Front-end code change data
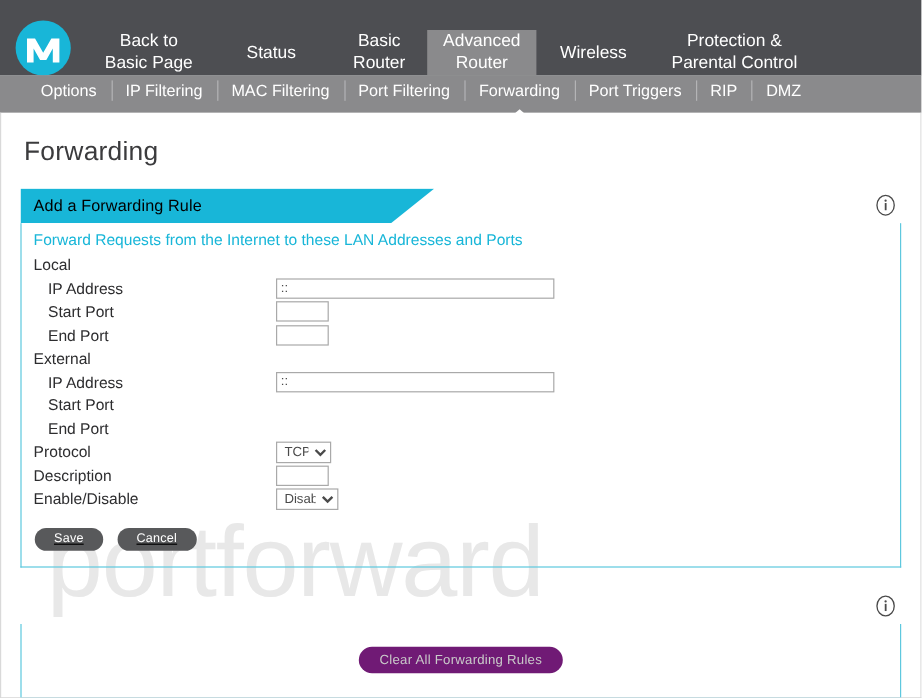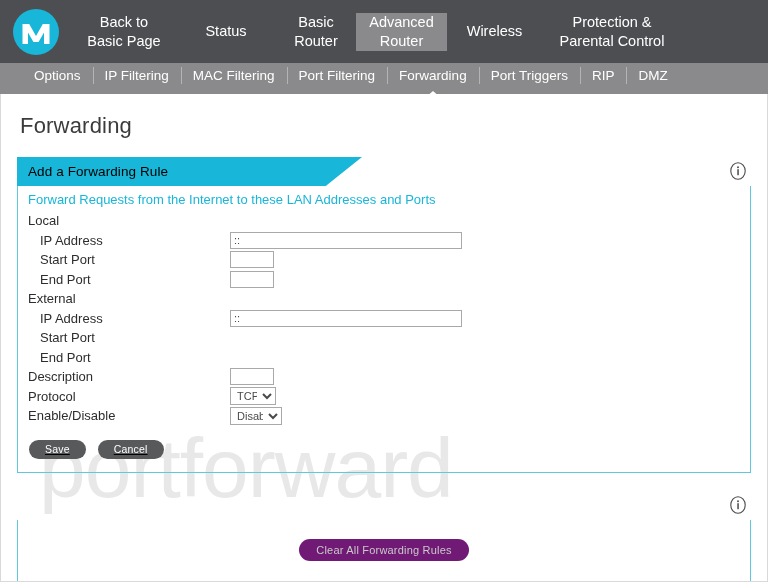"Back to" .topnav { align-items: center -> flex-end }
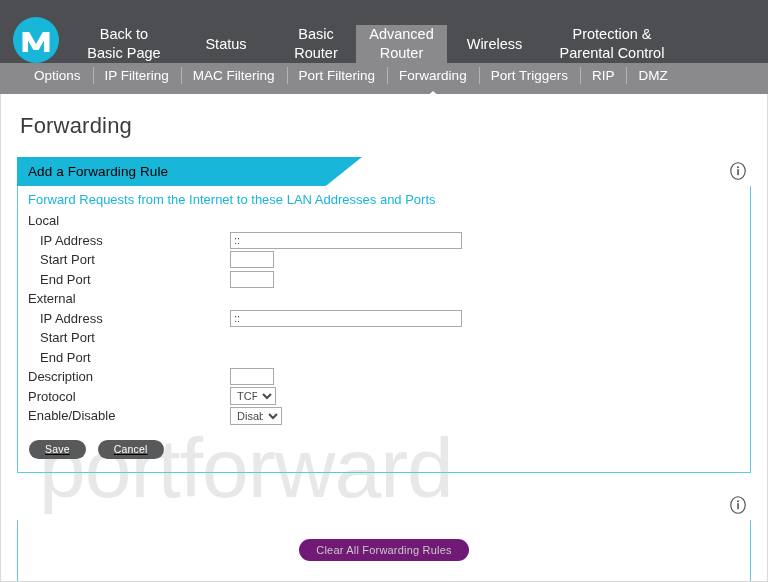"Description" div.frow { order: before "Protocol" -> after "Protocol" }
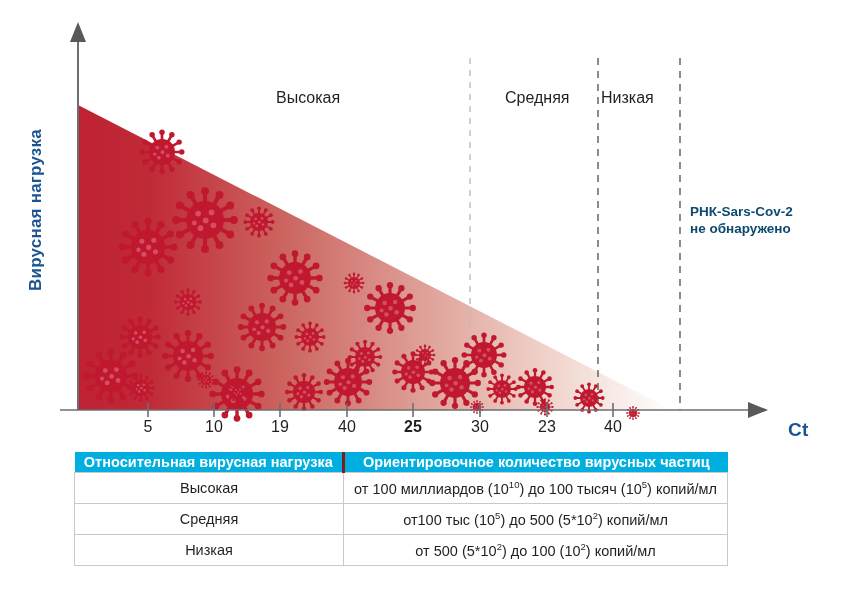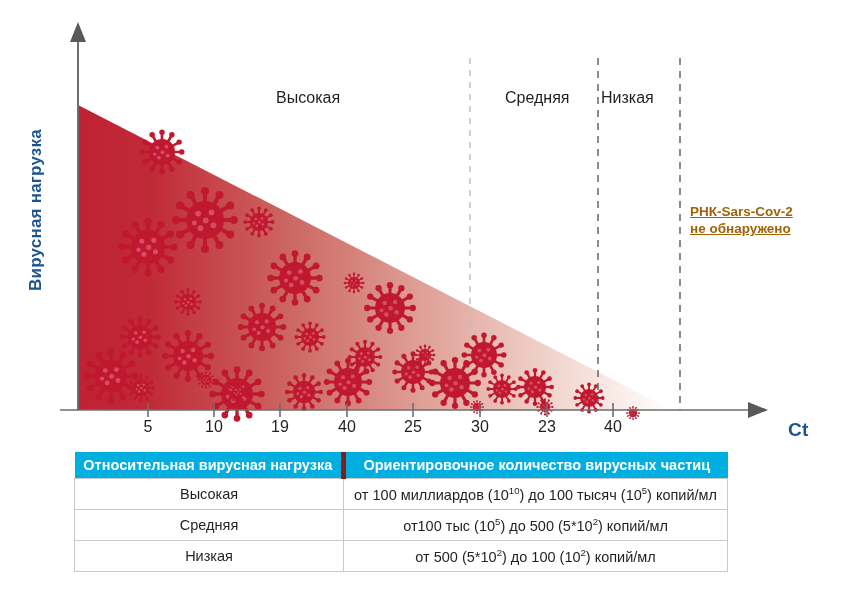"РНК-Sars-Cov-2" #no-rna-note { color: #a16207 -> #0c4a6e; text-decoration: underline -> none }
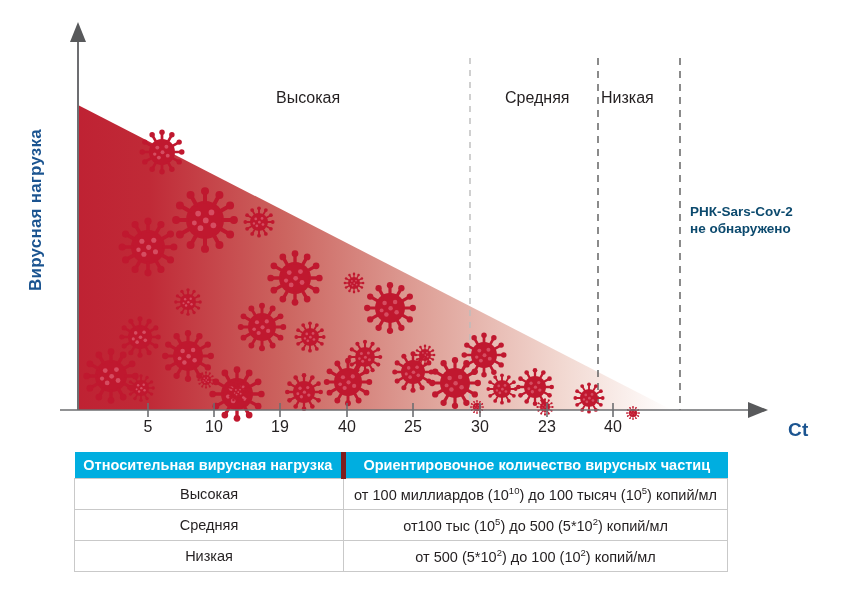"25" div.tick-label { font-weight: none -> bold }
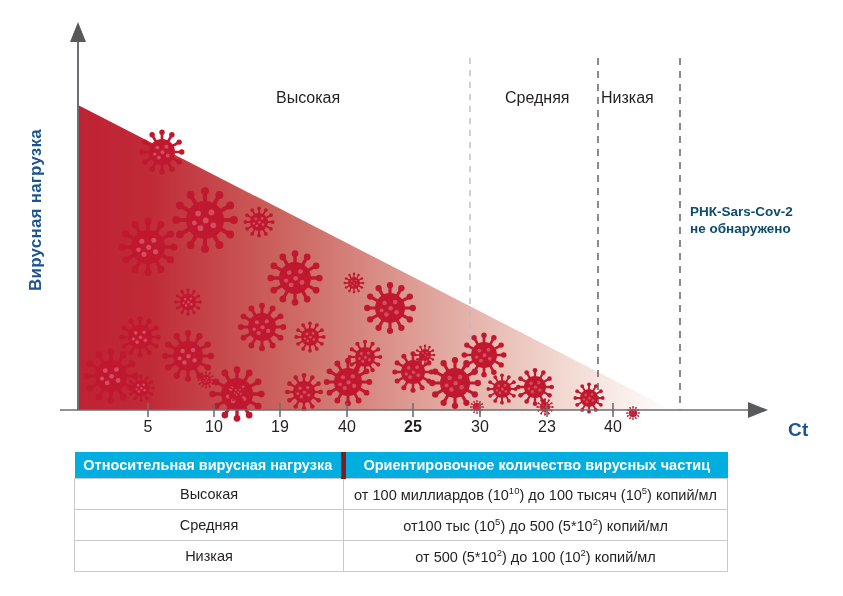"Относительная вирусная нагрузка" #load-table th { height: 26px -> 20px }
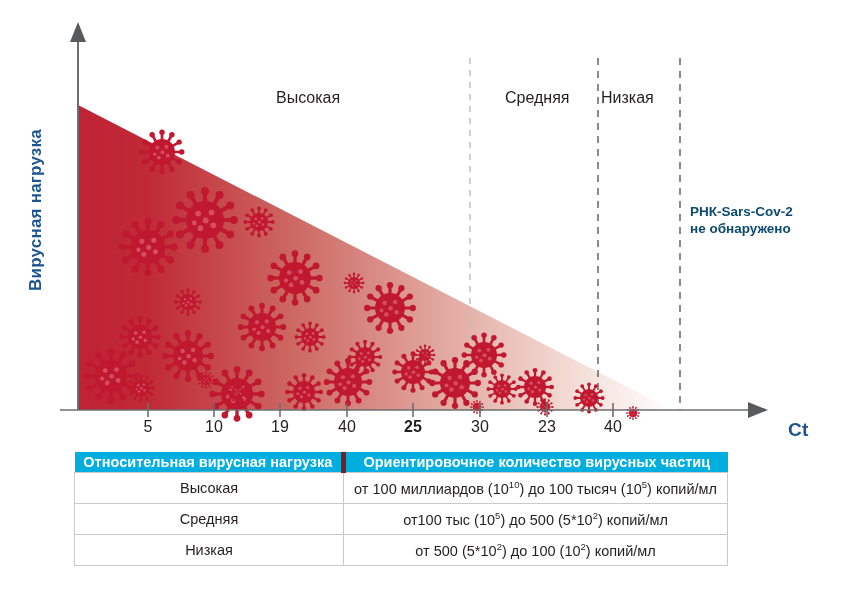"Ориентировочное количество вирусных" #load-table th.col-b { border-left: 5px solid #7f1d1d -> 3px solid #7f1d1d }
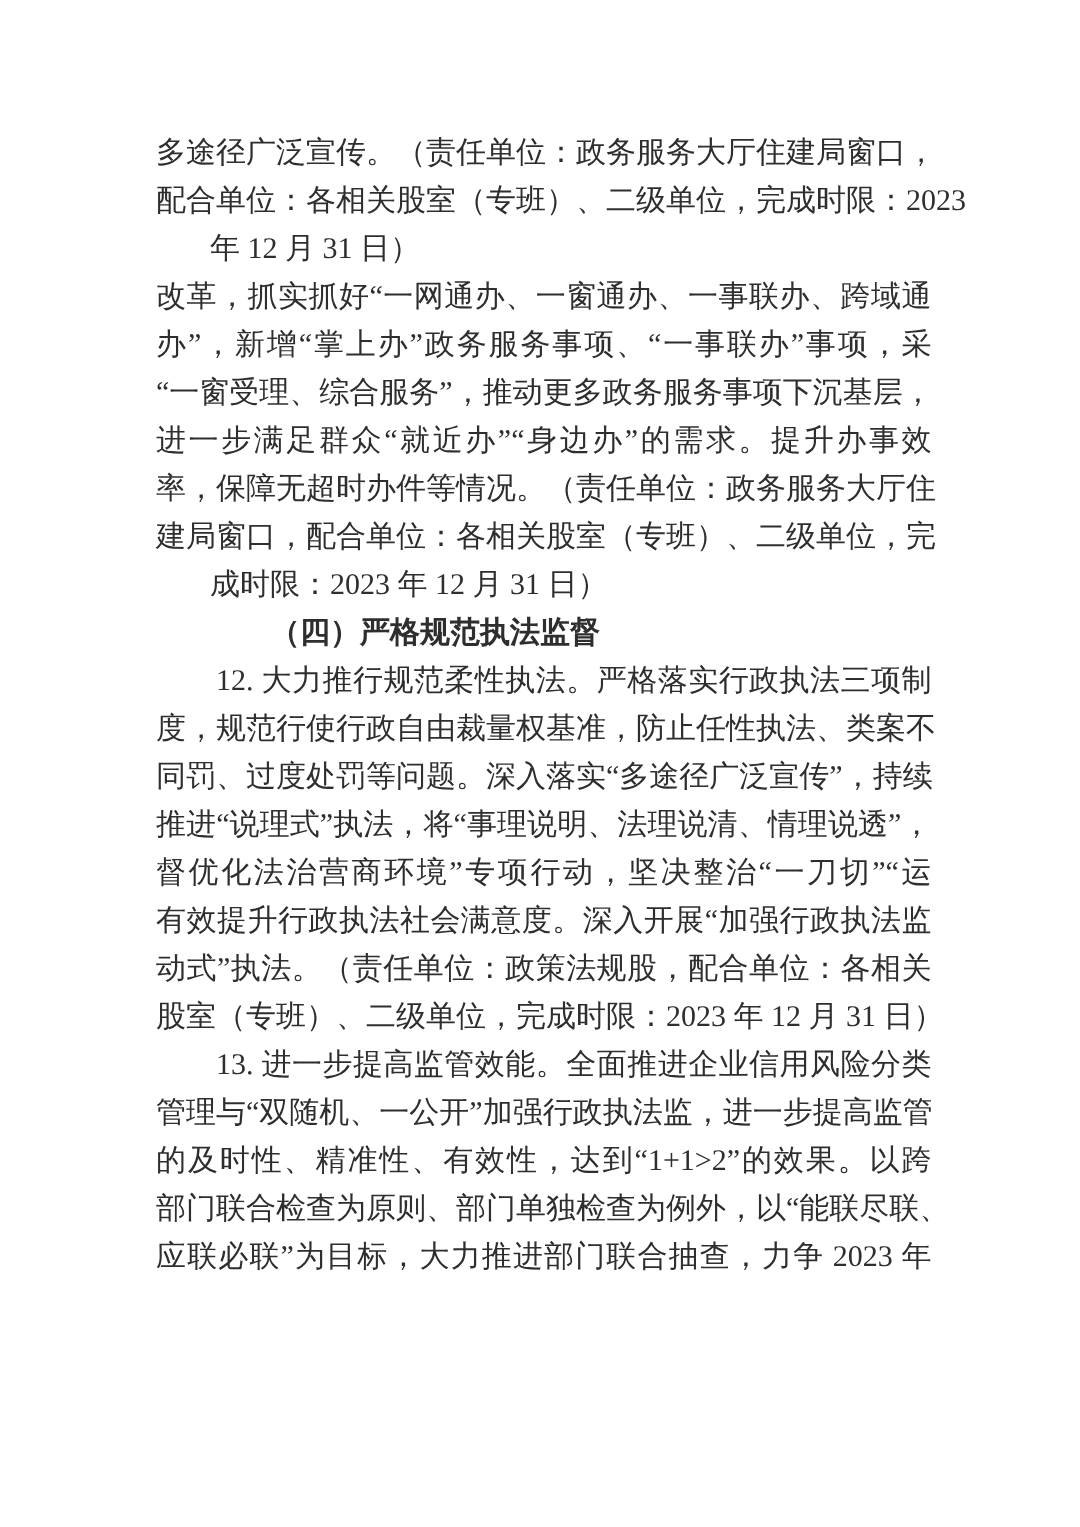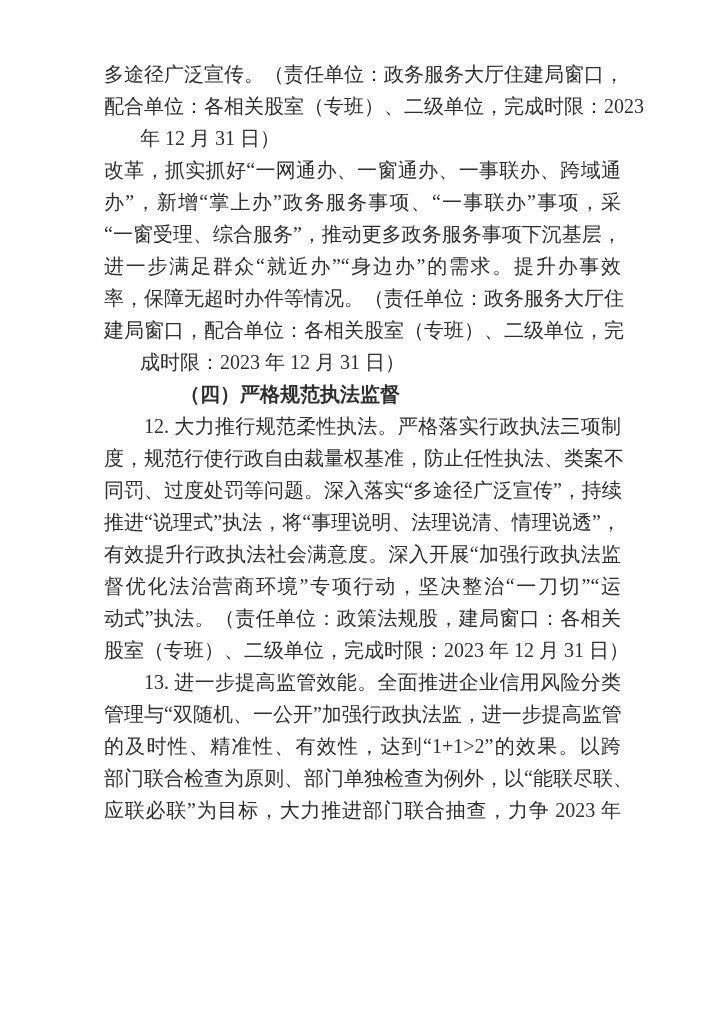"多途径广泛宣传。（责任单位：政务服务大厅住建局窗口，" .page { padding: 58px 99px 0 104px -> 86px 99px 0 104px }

Try it: Which part of the entries opens with the line containing "color: #a16207 ->" and closes with the line containing "border-left: 5px solid"? Output that part exactly, ends included, pictures excluded.

Exercise output:
"РНК-Sars-Cov-2" #no-rna-note { color: #a16207 -> #0c4a6e; text-decoration: underline -> none }
"25" div.tick-label { font-weight: none -> bold }
"Относительная вирусная нагрузка" #load-table th { height: 26px -> 20px }
"Ориентировочное количество вирусных" #load-table th.col-b { border-left: 5px solid #7f1d1d -> 3px solid #7f1d1d }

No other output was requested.